Session 9

Presenters: Adrian Sherriff, Lindsay Vickery

04:00pm: Adrian Sherriff Time Scale Modulation in Electroacoustic Mridangam Performance

The primary challenge of non-traditional mridangam performance is defined by the narrow range of short durations which are typically produced by the instrument. This sonic characteristic lends itself towards a dense rhythmic texture, which is typical of traditional performance style. When a mridang ist participates in music which is not organized by temporal periodicity, traditional rhythmic textures and tropes can lack vitality, as these materials are typically framed by their relationship to periodic structures.

A secondary challenge found in non-traditional mridangam performance is found in the dominance of particular pitch classes in its sonic vocabulary. In traditional performance, these pitch classes align with and reinforce the tuning of the accompanying drone instrument. In the absence of pitch centricity within a given musical context, the dominance of a particular pitch class creates discontinuities between the sound world of the mridangam and a broader musical context.

One solution to this challenge is in the exploration of digital signal processing to expand the sonic resources of the mridangam. A promising area of investigation is in the application and modulation of delay lines to transpose sonic elements from the sound object time scale (generally sounds in the time scale between 100 milliseconds and several seconds) into the meso time scales (sound masses, textures and clouds) and/or micro time scales (sound durations that traverse the boundary between audio and infrasonic frequencies).

Correlations to these transpositions of time can be found in the traditional vocabulary of mridangam performance styles. This includes both the transposition of sonic elements within the sound object time scale and transposition into the micro time scale. In relation to the micro timescale, mridangists both can and do physically produce streams of sonic elements up toa tempo of30 Hz and above. However, the implementation of variable delay lines allows for a significant expansion of musical expression of this range these techniques into non-linear tempo domains.

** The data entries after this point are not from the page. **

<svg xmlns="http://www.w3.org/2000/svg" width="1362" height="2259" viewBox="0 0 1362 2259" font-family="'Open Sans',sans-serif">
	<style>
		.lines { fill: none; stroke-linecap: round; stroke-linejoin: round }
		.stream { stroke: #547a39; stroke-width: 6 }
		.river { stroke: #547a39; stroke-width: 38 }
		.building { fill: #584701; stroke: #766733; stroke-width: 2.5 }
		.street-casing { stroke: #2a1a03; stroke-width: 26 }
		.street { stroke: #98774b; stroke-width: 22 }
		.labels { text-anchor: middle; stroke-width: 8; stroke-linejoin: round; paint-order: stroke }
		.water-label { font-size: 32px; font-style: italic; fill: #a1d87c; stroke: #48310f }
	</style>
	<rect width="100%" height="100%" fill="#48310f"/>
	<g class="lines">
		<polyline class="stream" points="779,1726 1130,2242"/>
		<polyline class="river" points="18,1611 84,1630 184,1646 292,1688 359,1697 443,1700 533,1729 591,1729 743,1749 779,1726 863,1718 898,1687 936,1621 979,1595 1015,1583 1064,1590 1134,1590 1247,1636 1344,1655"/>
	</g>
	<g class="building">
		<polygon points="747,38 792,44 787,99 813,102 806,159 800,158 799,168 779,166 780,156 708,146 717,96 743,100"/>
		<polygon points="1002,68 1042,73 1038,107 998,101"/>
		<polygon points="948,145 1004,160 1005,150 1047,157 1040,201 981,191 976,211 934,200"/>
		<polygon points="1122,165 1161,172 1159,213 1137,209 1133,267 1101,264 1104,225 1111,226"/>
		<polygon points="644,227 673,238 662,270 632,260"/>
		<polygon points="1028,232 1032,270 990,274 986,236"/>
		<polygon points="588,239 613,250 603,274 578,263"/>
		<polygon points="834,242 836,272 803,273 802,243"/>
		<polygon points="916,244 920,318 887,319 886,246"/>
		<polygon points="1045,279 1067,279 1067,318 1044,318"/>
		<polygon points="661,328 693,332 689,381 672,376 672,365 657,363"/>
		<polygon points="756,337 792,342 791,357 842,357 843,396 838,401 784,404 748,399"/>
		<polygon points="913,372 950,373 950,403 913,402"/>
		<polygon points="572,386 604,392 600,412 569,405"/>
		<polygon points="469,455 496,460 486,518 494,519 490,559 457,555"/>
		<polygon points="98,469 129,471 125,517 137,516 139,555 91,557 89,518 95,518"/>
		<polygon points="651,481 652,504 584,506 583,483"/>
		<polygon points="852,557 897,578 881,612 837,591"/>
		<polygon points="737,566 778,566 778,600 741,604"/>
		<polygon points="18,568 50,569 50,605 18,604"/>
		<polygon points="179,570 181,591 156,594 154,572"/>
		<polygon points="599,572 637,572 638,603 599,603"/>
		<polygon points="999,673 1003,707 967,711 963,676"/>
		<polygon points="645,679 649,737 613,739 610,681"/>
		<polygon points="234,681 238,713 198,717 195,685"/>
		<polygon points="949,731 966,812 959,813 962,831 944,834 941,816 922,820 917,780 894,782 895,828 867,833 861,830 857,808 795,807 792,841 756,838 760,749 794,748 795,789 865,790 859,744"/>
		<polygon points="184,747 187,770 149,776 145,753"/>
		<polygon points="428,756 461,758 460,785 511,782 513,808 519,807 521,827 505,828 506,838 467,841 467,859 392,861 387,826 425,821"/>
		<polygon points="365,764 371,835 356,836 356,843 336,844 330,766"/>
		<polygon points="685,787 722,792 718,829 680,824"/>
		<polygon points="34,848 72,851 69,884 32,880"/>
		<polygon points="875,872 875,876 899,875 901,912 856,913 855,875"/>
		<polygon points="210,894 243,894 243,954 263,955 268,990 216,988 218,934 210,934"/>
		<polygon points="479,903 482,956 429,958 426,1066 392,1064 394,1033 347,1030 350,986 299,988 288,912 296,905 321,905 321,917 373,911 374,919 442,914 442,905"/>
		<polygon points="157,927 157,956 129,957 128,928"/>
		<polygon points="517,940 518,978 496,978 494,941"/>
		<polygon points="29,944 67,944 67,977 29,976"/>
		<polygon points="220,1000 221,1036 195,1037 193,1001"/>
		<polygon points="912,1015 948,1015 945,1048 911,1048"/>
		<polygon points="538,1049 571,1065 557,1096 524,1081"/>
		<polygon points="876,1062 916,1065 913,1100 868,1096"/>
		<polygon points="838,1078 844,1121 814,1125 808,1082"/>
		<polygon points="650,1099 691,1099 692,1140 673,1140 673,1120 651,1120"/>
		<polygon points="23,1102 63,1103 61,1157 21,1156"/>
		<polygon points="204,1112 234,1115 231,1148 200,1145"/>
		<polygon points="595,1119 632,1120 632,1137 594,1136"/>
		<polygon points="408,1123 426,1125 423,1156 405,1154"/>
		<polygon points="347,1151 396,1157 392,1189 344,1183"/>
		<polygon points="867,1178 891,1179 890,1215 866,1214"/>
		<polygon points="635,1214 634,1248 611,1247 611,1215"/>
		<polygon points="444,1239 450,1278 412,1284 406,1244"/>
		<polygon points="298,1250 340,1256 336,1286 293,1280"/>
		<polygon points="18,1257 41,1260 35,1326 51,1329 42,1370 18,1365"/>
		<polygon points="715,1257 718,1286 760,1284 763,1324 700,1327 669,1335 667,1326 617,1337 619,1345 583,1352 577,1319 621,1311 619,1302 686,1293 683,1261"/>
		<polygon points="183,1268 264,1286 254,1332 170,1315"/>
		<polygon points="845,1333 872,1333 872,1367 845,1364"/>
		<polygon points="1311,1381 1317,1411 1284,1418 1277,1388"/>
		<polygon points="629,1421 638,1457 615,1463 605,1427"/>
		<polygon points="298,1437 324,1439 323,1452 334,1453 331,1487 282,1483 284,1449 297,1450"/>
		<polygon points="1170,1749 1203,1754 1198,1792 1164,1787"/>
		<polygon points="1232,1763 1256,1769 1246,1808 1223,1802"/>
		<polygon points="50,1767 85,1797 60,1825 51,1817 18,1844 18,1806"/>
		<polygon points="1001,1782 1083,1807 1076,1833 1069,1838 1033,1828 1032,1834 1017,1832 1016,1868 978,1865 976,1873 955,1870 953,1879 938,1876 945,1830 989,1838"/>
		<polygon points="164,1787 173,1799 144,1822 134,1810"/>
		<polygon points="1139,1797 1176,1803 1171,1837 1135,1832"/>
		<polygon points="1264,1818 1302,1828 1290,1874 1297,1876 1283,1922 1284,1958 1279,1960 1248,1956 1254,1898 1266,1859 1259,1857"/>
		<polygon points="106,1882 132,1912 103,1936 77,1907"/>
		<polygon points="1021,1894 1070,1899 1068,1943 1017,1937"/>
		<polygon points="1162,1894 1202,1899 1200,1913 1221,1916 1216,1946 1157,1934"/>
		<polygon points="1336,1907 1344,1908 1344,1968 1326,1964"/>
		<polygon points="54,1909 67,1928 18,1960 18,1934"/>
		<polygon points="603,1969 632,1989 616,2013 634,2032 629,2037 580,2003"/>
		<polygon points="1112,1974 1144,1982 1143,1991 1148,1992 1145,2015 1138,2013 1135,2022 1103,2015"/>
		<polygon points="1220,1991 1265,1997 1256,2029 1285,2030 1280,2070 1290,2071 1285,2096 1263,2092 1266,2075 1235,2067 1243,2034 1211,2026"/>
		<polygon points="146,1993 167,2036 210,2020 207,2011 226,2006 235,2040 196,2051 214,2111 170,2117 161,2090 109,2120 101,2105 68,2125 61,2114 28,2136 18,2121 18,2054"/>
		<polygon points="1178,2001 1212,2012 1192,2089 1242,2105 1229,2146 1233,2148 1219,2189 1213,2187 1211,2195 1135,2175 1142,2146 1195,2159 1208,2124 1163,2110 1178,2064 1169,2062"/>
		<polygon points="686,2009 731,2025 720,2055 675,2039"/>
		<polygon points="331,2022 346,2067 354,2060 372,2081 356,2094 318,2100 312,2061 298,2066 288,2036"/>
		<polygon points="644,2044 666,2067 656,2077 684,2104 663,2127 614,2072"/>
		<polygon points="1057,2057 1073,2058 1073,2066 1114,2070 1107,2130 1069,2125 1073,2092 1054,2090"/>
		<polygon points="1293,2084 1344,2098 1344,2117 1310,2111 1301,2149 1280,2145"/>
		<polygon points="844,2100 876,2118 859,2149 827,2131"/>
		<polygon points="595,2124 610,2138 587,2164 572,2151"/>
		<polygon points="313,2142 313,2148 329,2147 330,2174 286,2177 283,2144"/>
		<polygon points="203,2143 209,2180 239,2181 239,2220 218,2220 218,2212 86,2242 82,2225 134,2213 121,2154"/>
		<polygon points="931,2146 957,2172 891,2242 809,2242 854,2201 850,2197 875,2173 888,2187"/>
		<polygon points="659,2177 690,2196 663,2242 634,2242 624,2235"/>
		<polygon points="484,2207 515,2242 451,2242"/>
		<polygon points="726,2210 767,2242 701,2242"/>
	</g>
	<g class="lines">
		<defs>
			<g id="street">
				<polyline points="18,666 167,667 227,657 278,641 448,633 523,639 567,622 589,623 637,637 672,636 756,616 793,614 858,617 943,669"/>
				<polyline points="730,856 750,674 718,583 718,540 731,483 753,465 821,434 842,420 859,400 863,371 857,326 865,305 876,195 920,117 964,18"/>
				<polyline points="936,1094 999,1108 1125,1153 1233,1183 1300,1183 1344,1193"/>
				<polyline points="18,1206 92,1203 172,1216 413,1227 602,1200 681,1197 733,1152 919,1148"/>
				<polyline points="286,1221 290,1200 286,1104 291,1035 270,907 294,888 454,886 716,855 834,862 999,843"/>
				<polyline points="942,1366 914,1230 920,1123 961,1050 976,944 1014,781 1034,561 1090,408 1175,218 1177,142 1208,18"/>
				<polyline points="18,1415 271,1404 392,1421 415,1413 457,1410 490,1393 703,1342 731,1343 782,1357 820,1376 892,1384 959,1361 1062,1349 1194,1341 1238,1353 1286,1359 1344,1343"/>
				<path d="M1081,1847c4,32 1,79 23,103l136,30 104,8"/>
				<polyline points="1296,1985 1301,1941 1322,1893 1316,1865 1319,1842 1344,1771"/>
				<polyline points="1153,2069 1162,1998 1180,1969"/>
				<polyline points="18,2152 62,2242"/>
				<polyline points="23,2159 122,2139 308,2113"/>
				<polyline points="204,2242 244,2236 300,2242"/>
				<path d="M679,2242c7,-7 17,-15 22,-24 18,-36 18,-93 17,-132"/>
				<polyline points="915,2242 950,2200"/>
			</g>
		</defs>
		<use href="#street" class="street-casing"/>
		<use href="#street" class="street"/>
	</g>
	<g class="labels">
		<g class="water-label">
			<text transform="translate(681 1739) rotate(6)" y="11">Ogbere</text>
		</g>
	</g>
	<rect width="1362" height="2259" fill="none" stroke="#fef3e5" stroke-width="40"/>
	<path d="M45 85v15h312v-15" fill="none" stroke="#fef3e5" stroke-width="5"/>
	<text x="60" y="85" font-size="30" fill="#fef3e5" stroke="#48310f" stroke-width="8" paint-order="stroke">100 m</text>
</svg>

04:30pm: Lindsay Vickery Musica ex machina: integrating the sonic pallet of machines with acoustic instruments

Californian composer Robert Erickson was one of the first to directly search for the “music in non- musical sounds” as the inspiration of music with acoustic instruments and electronics. He pioneered the use of analog spectrography to visualize the shapes of complex sound objects. This paper examines the evolution of the practice integrating of pre-recorded mechanical sounds and acoustic instruments. The foundations of the practice of exploring mechanical sound as a subject for ‘musical’ investigation is discussed in relation to Modernist developments including Futurism and Musique Concrète.

The discussion will focus on works from the last 50 years by Robert Erickson (1917-97), Barry Traux (1947-) Peter Ablinger (1959-), Annie Gosfield (1960-), James Saunders (1972-), Joanna Bailie (1973-) and the author. Techniques employed by composers for combining mechanical sounds and acoustic instruments including spectral analysis, sonification, transcription, resynthesis and transformation will be considered. Issues regarding coordination and sound projection of live and pre-recorded elements will also be addressed.